Unicode

Home Overview Unicode

Unicode is the most-used mechanism to go beyond the Latin alphabet and enable computers to use almost any script in use worldwide, be it Cyrillic, Greek, Hebrew, Arabic, Japanese kanji, Chinese hanzi or other still. E.g. on the Internet see the Wikipedia entry for Unicode here.

Symbian fully supports Unicode, and the tool used to build MoStacks on Symbian/UIQ3 (native Symbian C++) also does. If you have the necessary fonts on your phone and the means to input the characters, MoStacks will support non-Latin scripts. However, right-to-left scripts (Hebrew, Arabic) are not tested and maybe won't work, at least not for list boxes.

If you only want to use a stack with non-Latin content, e.g. in the sense of a reference work, without making changes yourself, the question is reduced to using a suitable font. Depending on the locales that your phone supports, you will have to install such a font yourself - see also chapter UIQ3 Fonts. Then configure that font as the stack font.

Windows per se nowadays fully supports Unicode, but nevertheless the MoStacks Windows program supports it only partially. The reason is that the tool used to build it (Visual Basic 6) has only partial support.

You should have the least problems if your PC is running in the so-called DBCS mode which is the case if you run a Japanese or Chinese Windows. In those cases proper Unicode fonts won't be a problem either.

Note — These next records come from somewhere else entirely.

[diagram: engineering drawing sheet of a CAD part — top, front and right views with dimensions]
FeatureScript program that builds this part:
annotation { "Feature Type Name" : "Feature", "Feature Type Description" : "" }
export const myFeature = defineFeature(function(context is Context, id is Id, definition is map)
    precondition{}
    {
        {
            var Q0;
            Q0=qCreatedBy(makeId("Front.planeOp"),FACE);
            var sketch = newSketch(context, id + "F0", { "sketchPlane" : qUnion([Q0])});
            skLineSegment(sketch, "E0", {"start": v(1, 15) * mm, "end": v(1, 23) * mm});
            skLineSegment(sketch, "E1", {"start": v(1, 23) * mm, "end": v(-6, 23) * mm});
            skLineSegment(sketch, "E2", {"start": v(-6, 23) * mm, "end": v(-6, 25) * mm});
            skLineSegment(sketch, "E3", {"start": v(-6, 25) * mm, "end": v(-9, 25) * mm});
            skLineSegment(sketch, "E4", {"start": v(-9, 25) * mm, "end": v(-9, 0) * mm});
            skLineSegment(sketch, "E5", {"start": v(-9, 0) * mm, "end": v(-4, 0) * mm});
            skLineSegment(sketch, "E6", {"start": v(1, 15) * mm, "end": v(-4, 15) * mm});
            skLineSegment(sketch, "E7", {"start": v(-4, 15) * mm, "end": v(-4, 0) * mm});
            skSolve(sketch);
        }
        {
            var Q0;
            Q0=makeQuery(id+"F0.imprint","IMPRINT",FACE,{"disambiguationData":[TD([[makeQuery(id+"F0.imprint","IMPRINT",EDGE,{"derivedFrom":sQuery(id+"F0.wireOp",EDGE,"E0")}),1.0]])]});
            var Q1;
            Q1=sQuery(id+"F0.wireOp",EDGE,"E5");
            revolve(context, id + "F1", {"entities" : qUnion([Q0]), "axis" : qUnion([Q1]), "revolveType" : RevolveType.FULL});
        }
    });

If you want to use non-Latin scripts with MoStacks on Windows with a PC running in a European language like English or German, it gets considerably more difficult. E.g. on Windows XP you have to make sure that Far-east language support is installed, and in your stack use Wiki fields for all fields that have to support non-Latin characters, using a font that contains the necessary characters in the first place, e.g. configured as the stack font.